§ Required actions
1. Reproduce verbatim everything in the passage on pain, comfort and aging from "Pain, whatever its" down to "will be inadequate.".
2. In the passage on pain, comfort and aging, how does McCaffery define pain?
3. According to the passage on pain, comfort and aging, why are nurses and caregivers likely to respond to pain in a certain way?

Pain, Comfort and Aging

By definition, “comfort is a state of ease and satisfaction, of bodily freedom from pain and anxiety.” According to recent research, “The absence of physical pain is not always sufficient to provide comfort. The aged may have their biologic needs satisfied but still be emotionally distressed.”

Nurses understand the significance of the word “comfort” which describes the goals and outcomes that aid in determining the nursing measures needed to administer care. However, the meaning remains vague and essentially abstract to the person who is the recipient of that nursing intervention. The researcher, Hamilton, studied the meaning and attributes of comfort from the point of view of the chronically ill elderly who is hospitalized in a geriatric setting. Hamilton’s definition of comfort is “multidimensional, and means many things to different people.” The researcher, McCaffery’s definition of pain is “whatever the person experiencing pain says it is.”

Pain, whatever its source, erodes personality, saps energy and foments anguish until that cycle is broken. It is important to realize that an individual responds in a certain way to pain. Young and old have been taught as children that this is “correct and normal.” Likewise, nurses and caregivers are likely to respond in a certain way based on their own pain experiences and what may have been taught in their nursing programs and even in family life. Pain tends to weaken and interrupt the elderly individual’s idea of their relationship to self, others and their environment. In the aged, fear and anxiety can generate negative effects that emanate from thoughts that pain will result in crippling and forced dependency or that it will be of such intensity that the ability to cope will be inadequate.

§ Extracted entries

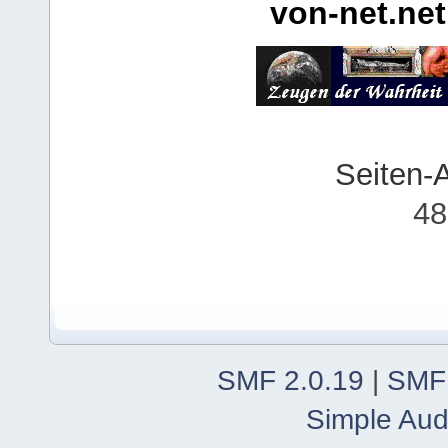
von-net.net
Seiten-
48
SMF 2.0.19
|
SMF
Simple Aud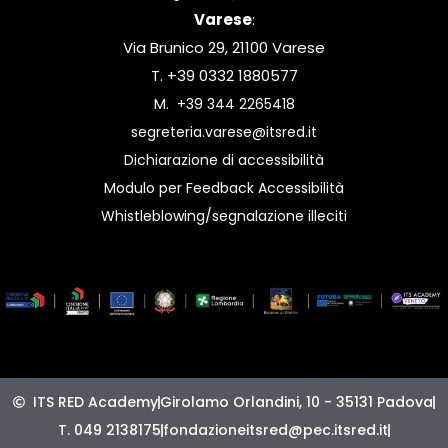
Varese
:
Via Brunico 29, 21100 Varese
T. +39 0332 1880577
M.
+39 344 2265418
segreteria.varese@itsred.it
Dichiarazione di accessibilità
Modulo per Feedback Accessibilità
Whistleblowing/segnalazione illeciti
ITS RED Academy
Girolamo Orlandini, 10 - 35131 Padova
T. 049 2138175
fondazioneitsred@pec.itsred.it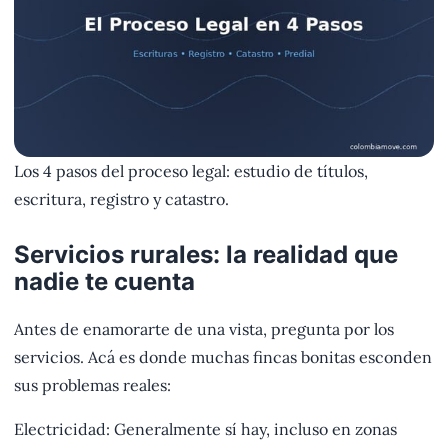
Los 4 pasos del proceso legal: estudio de títulos,
escritura, registro y catastro.
Servicios rurales: la realidad que
nadie te cuenta
Antes de enamorarte de una vista, pregunta por los
servicios. Acá es donde muchas fincas bonitas esconden
sus problemas reales:
Electricidad: Generalmente sí hay, incluso en zonas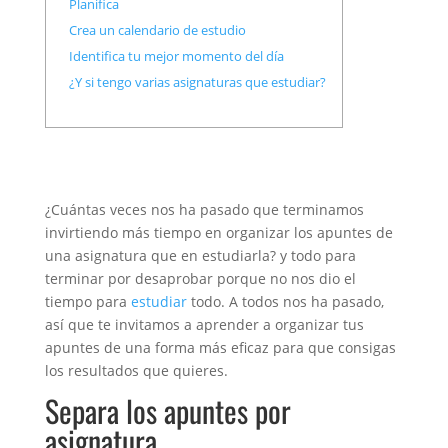
Planifica
Crea un calendario de estudio
Identifica tu mejor momento del día
¿Y si tengo varias asignaturas que estudiar?
¿Cuántas veces nos ha pasado que terminamos
invirtiendo más tiempo en organizar los apuntes de
una asignatura que en estudiarla? y todo para
terminar por desaprobar porque no nos dio el
tiempo para
estudiar
todo. A todos nos ha pasado,
así que te invitamos a aprender a organizar tus
apuntes de una forma más eficaz para que consigas
los resultados que quieres.
Separa los apuntes por
asignatura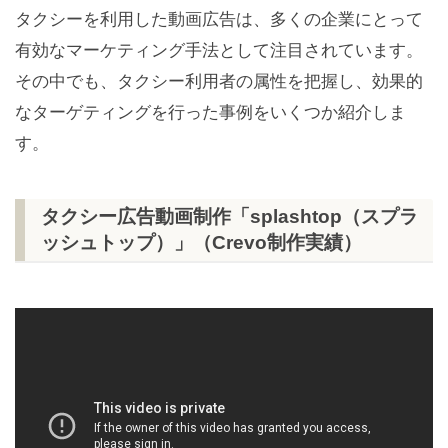
タクシーを利用した動画広告は、多くの企業にとって
有効なマーケティング手法として注目されています。
その中でも、タクシー利用者の属性を把握し、効果的
なターゲティングを行った事例をいくつか紹介しま
す。
タクシー広告動画制作「splashtop（スプラ
ッシュトップ）」（Crevo制作実績）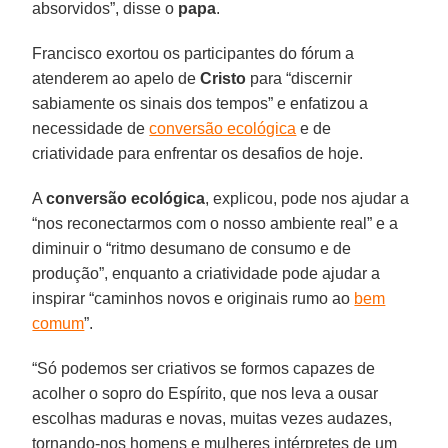
absorvidos”, disse o
papa
.
Francisco exortou os participantes do fórum a
atenderem ao apelo de
Cristo
para “discernir
sabiamente os sinais dos tempos” e enfatizou a
necessidade de
conversão ecológica
e de
criatividade para enfrentar os desafios de hoje.
A
conversão ecológica
, explicou, pode nos ajudar a
“nos reconectarmos com o nosso ambiente real” e a
diminuir o “ritmo desumano de consumo e de
produção”, enquanto a criatividade pode ajudar a
inspirar “caminhos novos e originais rumo ao
bem
comum
”.
“Só podemos ser criativos se formos capazes de
acolher o sopro do Espírito, que nos leva a ousar
escolhas maduras e novas, muitas vezes audazes,
tornando-nos homens e mulheres intérpretes de um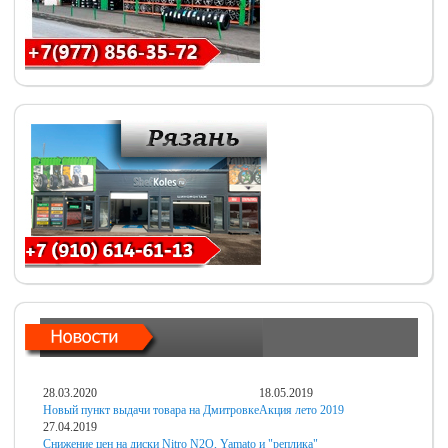
28.03.2020
18.05.2019
Новый пункт выдачи товара на Дмитровке
Акция лето 2019
27.04.2019
Снижение цен на диски Nitro N2O, Yamato и "реплика"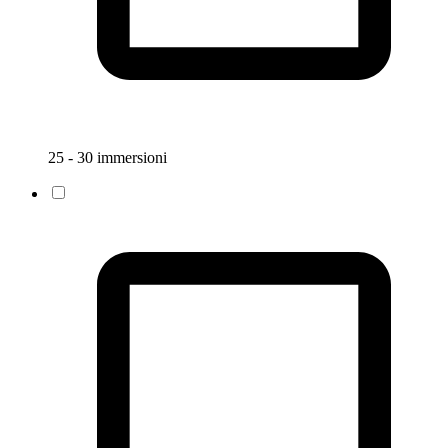
25 - 30 immersioni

§ Activity answers
1.
Pain, whatever its source, erodes personality, saps energy and foments anguish until that cycle is broken. It is important to realize that an individual responds in a certain way to pain. Young and old have been taught as children that this is “correct and normal.” Likewise, nurses and caregivers are likely to respond in a certain way based on their own pain experiences and what may have been taught in their nursing programs and even in family life. Pain tends to weaken and interrupt the elderly individual’s idea of their relationship to self, others and their environment. In the aged, fear and anxiety can generate negative effects that emanate from thoughts that pain will result in crippling and forced dependency or that it will be of such intensity that the ability to cope will be inadequate.

2. McCaffery defines pain as "whatever the person experiencing pain says it is."

3. Nurses and caregivers are likely to respond to pain in a certain way because of their own experiences of pain. Their response is also shaped by what they may have been taught in their nursing programs and in family life.